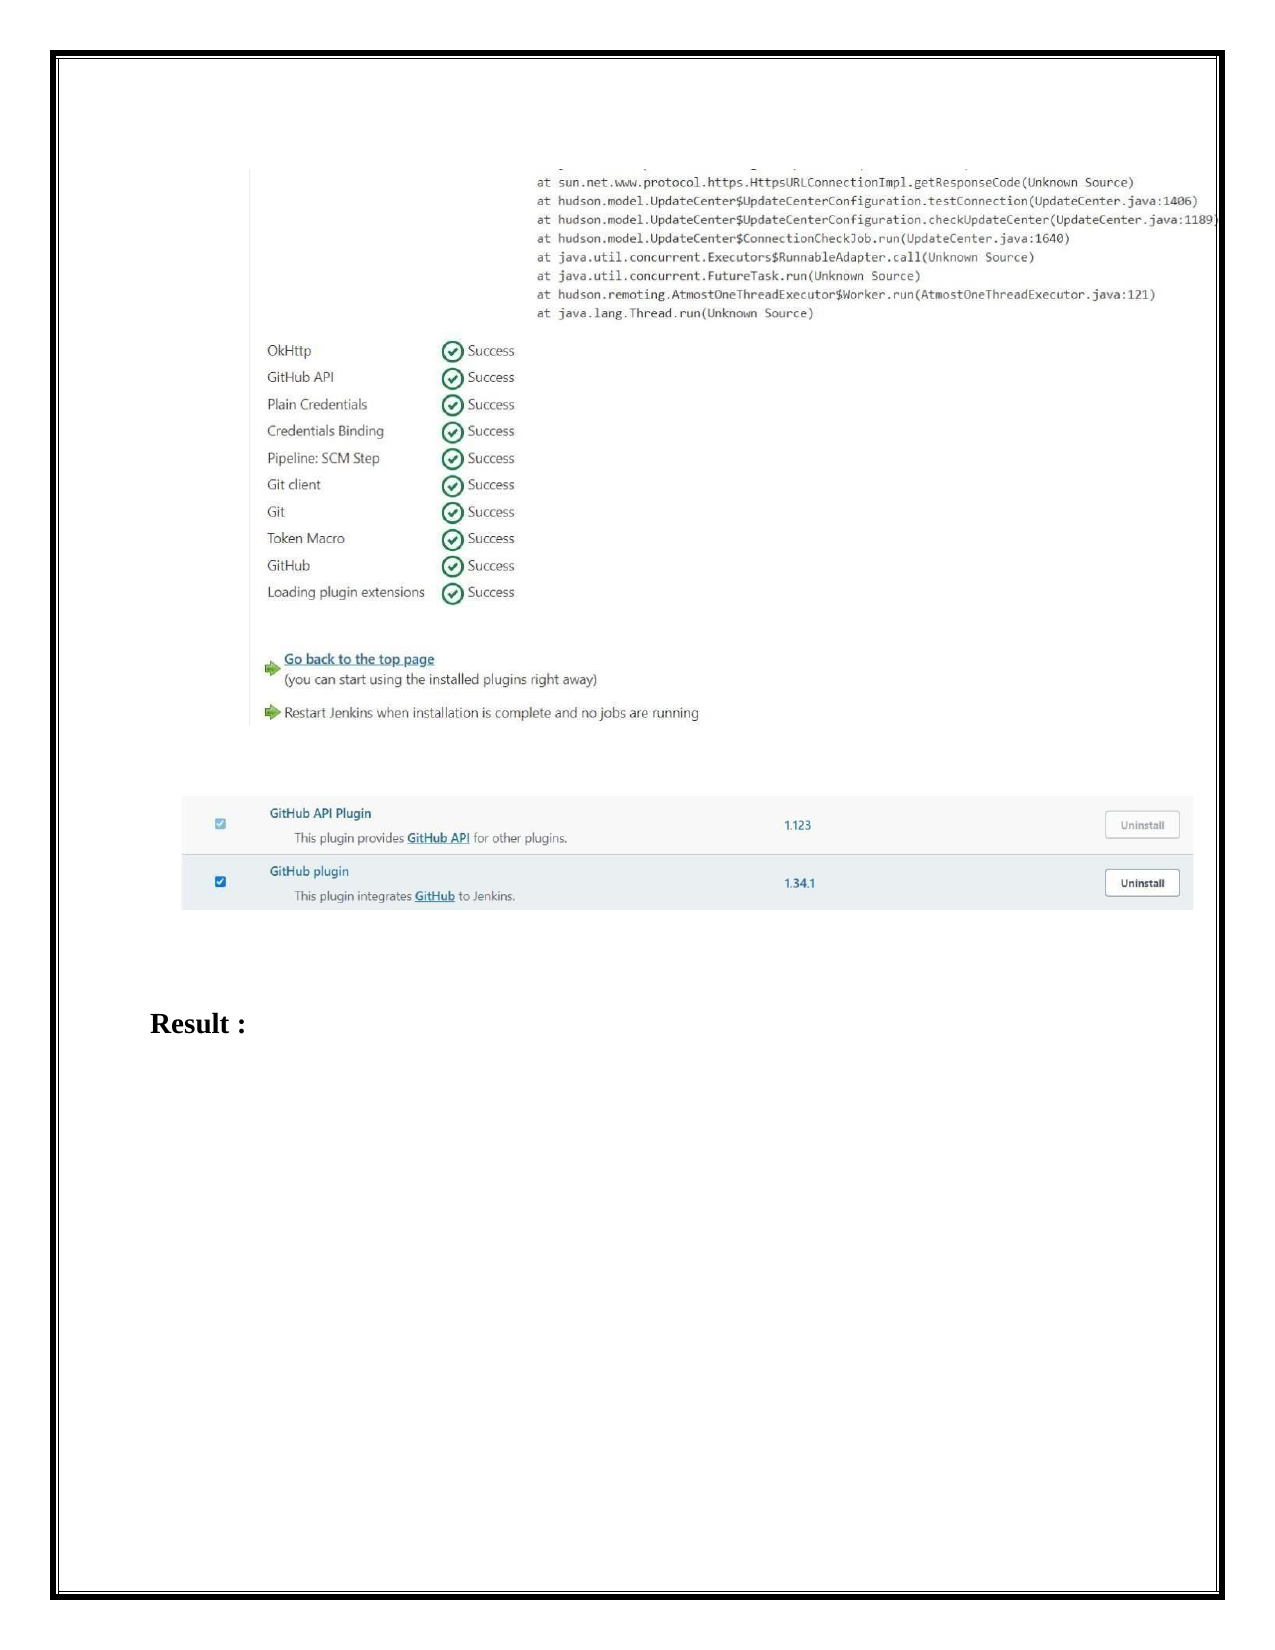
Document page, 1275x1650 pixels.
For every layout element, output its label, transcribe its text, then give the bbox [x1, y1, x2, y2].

picture [249, 169, 1216, 725]
picture [180, 796, 1194, 910]
text Result : [150, 1006, 1125, 1039]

*-*-*

WORK REQUIRED
With pictures excluded, output the listing above exactly as it stands.

THE ANSWER
Document page, 1275x1650 pixels.
For every layout element, output its label, transcribe its text, then give the bbox [x1, y1, x2, y2].

picture [249, 169, 1216, 725]
picture [180, 796, 1194, 910]
text Result : [150, 1006, 1125, 1039]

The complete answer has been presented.